*** Records shown Section Begins ***
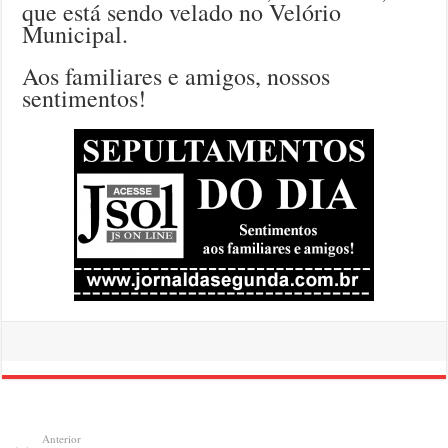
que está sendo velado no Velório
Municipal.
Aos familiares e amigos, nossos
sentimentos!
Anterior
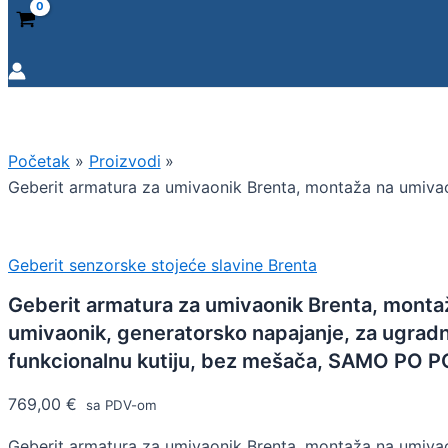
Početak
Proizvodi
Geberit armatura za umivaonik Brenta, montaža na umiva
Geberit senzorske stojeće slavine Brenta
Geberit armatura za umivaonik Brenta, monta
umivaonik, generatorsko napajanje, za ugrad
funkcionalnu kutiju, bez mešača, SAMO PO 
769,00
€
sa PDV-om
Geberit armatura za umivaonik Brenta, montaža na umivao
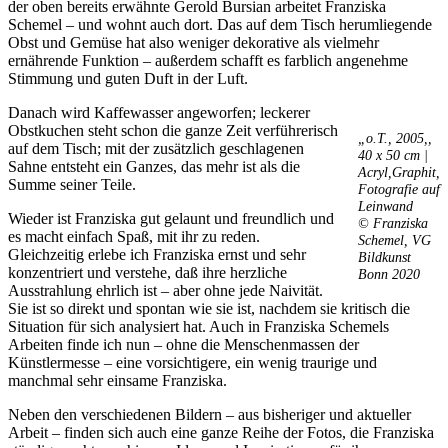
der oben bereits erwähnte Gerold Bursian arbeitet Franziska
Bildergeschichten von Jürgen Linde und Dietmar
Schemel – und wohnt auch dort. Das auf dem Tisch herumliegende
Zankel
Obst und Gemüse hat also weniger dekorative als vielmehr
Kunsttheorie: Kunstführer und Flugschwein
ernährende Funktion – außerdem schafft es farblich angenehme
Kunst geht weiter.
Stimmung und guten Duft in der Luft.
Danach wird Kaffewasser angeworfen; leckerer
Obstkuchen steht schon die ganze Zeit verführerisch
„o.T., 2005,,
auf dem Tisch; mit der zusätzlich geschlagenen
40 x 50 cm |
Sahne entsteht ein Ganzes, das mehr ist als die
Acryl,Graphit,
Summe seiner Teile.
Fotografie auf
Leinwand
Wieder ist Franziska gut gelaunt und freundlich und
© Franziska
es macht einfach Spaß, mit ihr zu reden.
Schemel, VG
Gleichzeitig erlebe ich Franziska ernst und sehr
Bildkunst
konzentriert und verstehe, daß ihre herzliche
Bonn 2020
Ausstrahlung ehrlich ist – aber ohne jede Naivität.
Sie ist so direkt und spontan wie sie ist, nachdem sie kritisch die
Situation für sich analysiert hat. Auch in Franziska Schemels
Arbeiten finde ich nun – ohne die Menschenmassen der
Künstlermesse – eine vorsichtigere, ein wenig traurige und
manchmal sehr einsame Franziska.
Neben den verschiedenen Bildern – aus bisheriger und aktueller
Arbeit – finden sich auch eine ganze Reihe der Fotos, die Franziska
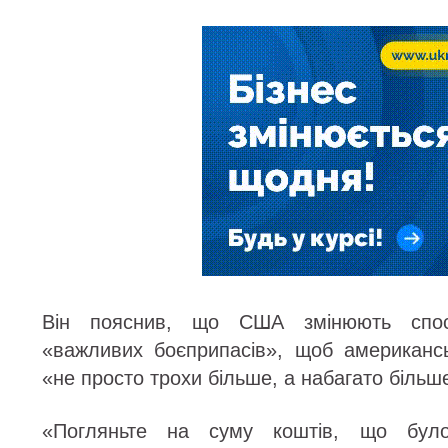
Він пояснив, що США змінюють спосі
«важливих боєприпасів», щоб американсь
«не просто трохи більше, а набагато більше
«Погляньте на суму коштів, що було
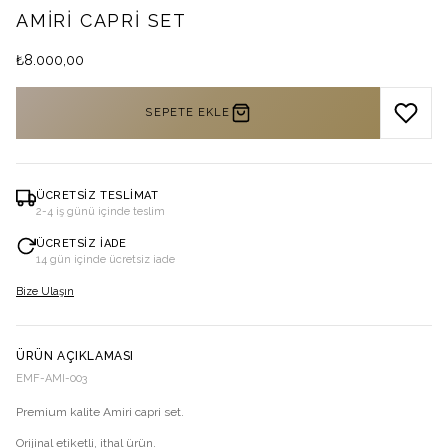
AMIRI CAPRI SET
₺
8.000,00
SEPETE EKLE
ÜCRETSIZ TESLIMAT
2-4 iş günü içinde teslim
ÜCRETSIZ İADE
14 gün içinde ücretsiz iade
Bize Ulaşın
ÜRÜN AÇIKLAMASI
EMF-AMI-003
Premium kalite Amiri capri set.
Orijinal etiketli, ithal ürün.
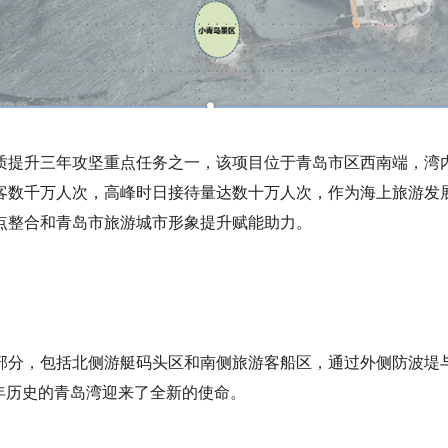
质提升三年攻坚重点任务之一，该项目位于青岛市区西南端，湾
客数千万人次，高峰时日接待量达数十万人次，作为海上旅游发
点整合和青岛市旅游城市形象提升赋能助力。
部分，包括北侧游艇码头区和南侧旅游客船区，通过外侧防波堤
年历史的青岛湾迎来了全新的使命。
*** Records shown Section Ends ***
Task item -> Your answer should be the lines of the records that hold the string "montaža".

Answer space ->
Geberit armatura za umivaonik Brenta, montaža na umiva
Geberit armatura za umivaonik Brenta, montaža na umivao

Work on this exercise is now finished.